Hellier: Feeding a Dangerous Subculture

Perhaps the thing that most people don’t seem to understand about the Hellier investigators is how they feed a dangerous and violent subculture in American society. While it’s all fun and games for the “researchers,” it’s deadly serious to a growing population of unhinged conspiracy theorists that are willing to act on their beliefs.

On Christmas day of 2020, a lone-wolf perpetrator detonated a large bomb in Nashville, Tennessee. He did this, apparently, to destroy a telephone systems substation that was responsible for 911 (emergency) communications throughout parts of southern Tennessee and northern Alabama. The man in question did not wish to kill people–his RV-bomb issued a vocal computerized warning urging people to evacuate before it exploded–but sought to cripple AT&T. At present, some hypothesize that his goal was to destroy or cripple the 5G cellular network that some conspiracy theorists believe can be used to inflict disease on Americans and others claim can spy on us whether we own a phone or not. What has emerged about Anthony Quinn Warner is that he believed in cryptids, lizard people, and alien visitation–all themes that are present in Hellier.

In good conscience I can not endorse, promote, or recommend any person, group, enclave, or cabal that is working with the Hellier conspiracy theories. These ideas are linked to dangerous subcultures in the United States such as the Sovereign Citizen movement. Indeed, the name “Terry Wriste” (aka Terry Wrist and Kerry Wrist) is a pseudonym used by many people affiliated with violent anarchists in the US and should’ve been red-flag number one to the Hellier team. That they have failed to investigate this pseudonym suggests either they don’t know its implications or do not care; if the former, they’re not very good at “research”; if the latter, they’re deliberately playing with fire and leading their viewers into dangerous territory where paranoia, delusion, and violence are rampant.

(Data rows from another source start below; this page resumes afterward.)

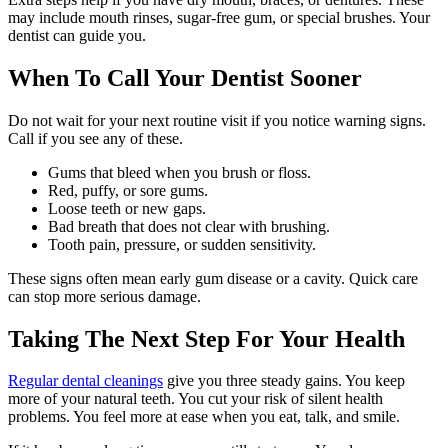
may include mouth rinses, sugar-free gum, or special brushes. Your
dentist can guide you.
When To Call Your Dentist Sooner
Do not wait for your next routine visit if you notice warning signs.
Call if you see any of these.
Gums that bleed when you brush or floss.
Red, puffy, or sore gums.
Loose teeth or new gaps.
Bad breath that does not clear with brushing.
Tooth pain, pressure, or sudden sensitivity.
These signs often mean early gum disease or a cavity. Quick care
can stop more serious damage.
Taking The Next Step For Your Health
Regular dental cleanings
give you three steady gains. You keep
more of your natural teeth. You cut your risk of silent health
problems. You feel more at ease when you eat, talk, and smile.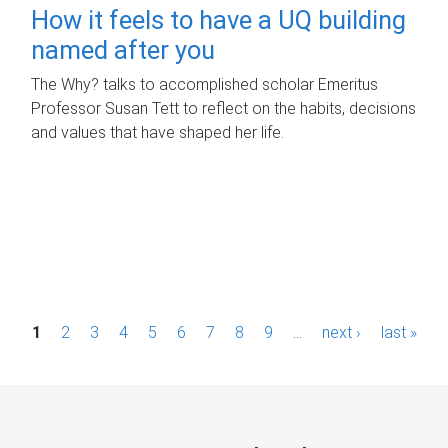
How it feels to have a UQ building
named after you
The Why? talks to accomplished scholar Emeritus
Professor Susan Tett to reflect on the habits, decisions
and values that have shaped her life.
P
1
2
3
4
5
6
7
8
9
…
next ›
last »
a
g
e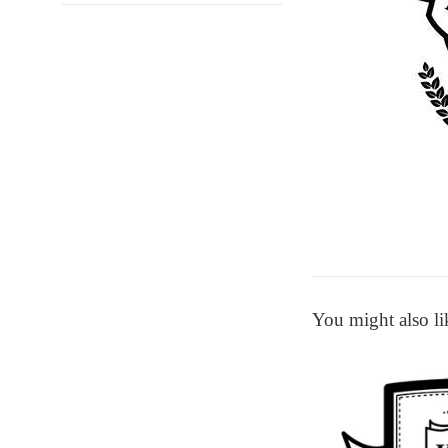
You might also li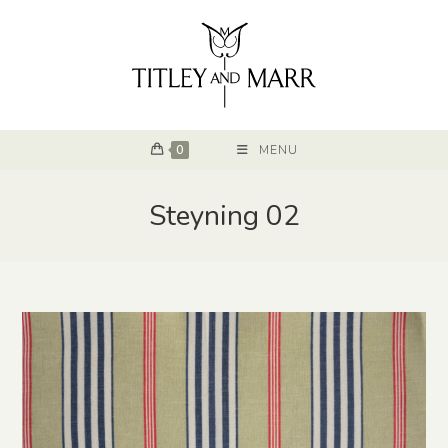
0
MENU
Steyning 02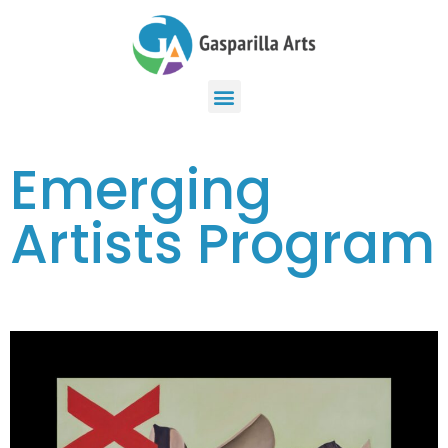
Emerging
Artists Program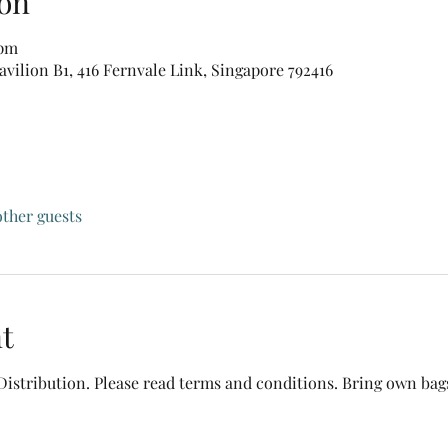
on
 pm
vilion B1, 416 Fernvale Link, Singapore 792416
other guests
t
Distribution. Please read terms and conditions. Bring own bags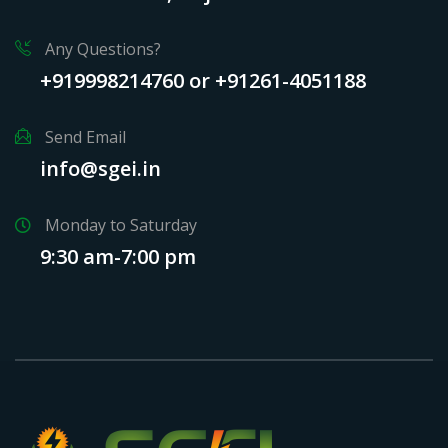
Any Questions?
+919998214760 or +91261-4051188
Send Email
info@sgei.in
Monday to Saturday
9:30 am-7:00 pm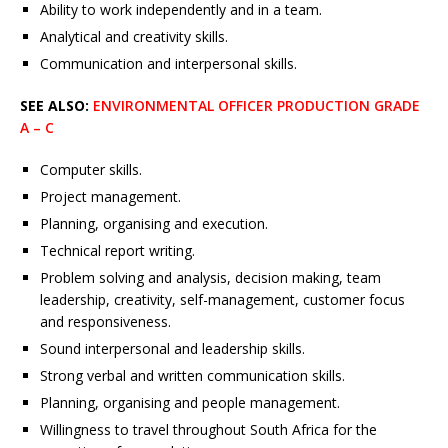
Ability to work independently and in a team.
Analytical and creativity skills.
Communication and interpersonal skills.
SEE ALSO:
ENVIRONMENTAL OFFICER PRODUCTION GRADE
A – C
Computer skills.
Project management.
Planning, organising and execution.
Technical report writing.
Problem solving and analysis, decision making, team
leadership, creativity, self-management, customer focus
and responsiveness.
Sound interpersonal and leadership skills.
Strong verbal and written communication skills.
Planning, organising and people management.
Willingness to travel throughout South Africa for the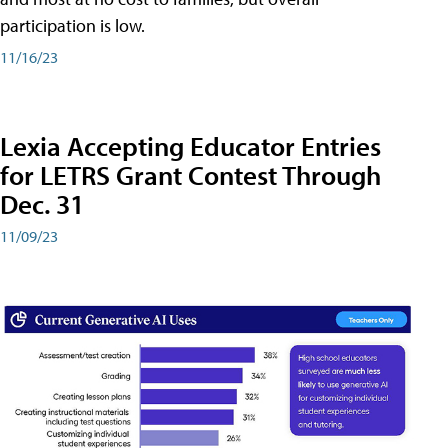
participation is low.
11/16/23
Lexia Accepting Educator Entries
for LETRS Grant Contest Through
Dec. 31
11/09/23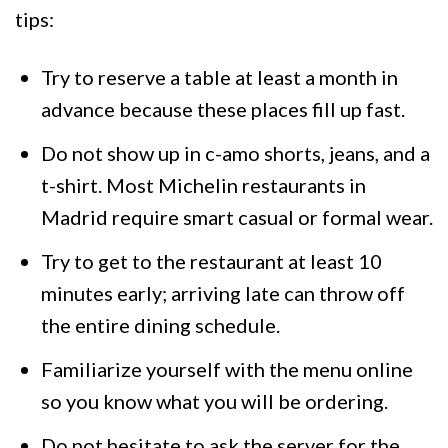
tips:
Try to reserve a table at least a month in
advance because these places fill up fast.
Do not show up in c-amo shorts, jeans, and a
t-shirt. Most Michelin restaurants in
Madrid require smart casual or formal wear.
Try to get to the restaurant at least 10
minutes early; arriving late can throw off
the entire dining schedule.
Familiarize yourself with the menu online
so you know what you will be ordering.
Do not hesitate to ask the server for the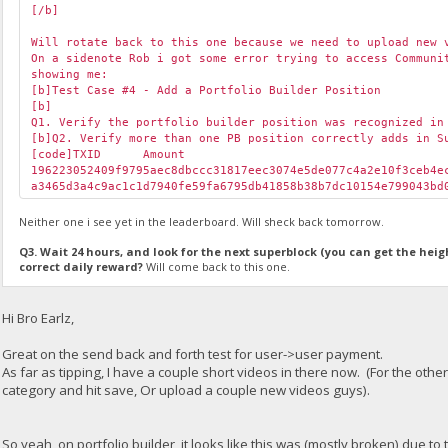
[/b]
Will rotate back to this one because we need to upload new 
On a sidenote Rob i got some error trying to access Communi
showing me:
[b]Test Case #4 - Add a Portfolio Builder Position
[b]
Q1. Verify the portfolio builder position was recognized in
[b]Q2. Verify more than one PB position correctly adds in S
[code]TXID
Amount
196223052409f9795aec8dbccc31817eec3074e5de077c4a2e10f3ceb4
a3465d3a4c9ac1c1d7940fe59fa6795db41858b38b7dc10154e799043b
Neither one i see yet in the leaderboard. Will sheck back tomorrow.
Q3. Wait 24 hours, and look for the next superblock (you can get the heig
correct daily reward?
Will come back to this one.
Hi Bro Earlz,
Great on the send back and forth test for user->user payment.
As far as tipping, I have a couple short videos in there now. (For the othe
category and hit save, Or upload a couple new videos guys).
So yeah, on portfolio builder, it looks like this was (mostly broken) due t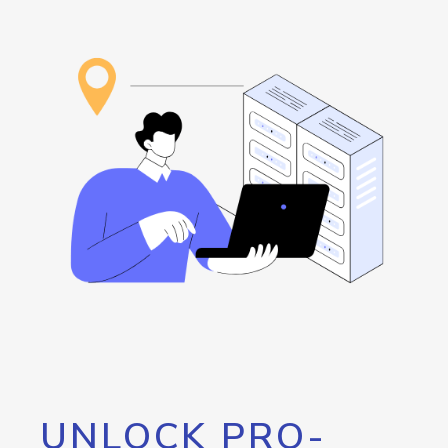
UNLOCK PRO-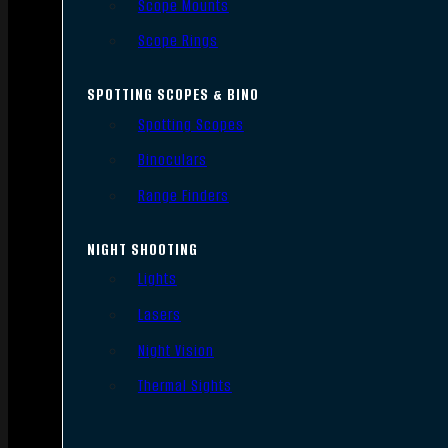
Scope Mounts
Scope Rings
SPOTTING SCOPES & BINO
Spotting Scopes
Binoculars
Range Finders
NIGHT SHOOTING
Lights
Lasers
Night Vision
Thermal Sights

Persons of good conscience can not and will not endorse Hellier given the recent act of destruction in Nashville. One man, the perpetrator, is dead. Others could’ve easily been killed. Several police officers were wounded in the blast. This conspiratorial nonsense isn’t fun or funny; it’s dangerous and anti-scientific. It is time for the occultists and conspiracy theorists to abandon their insistence that “there’s something to it.” That sort of rhetoric has deadly consequences.

UPDATE: Dr. Todd Grande, a legitimate psychologist with a genuine PhD in clinical psychology, has provided an exceptional (and darkly humorous) analysis of the Alien-Lizard-People conspiracy theory here. His words of warning should be heeded by all Hellier-influenced and inspired parties: “Nonsensical beliefs can turn into dangerous actions.”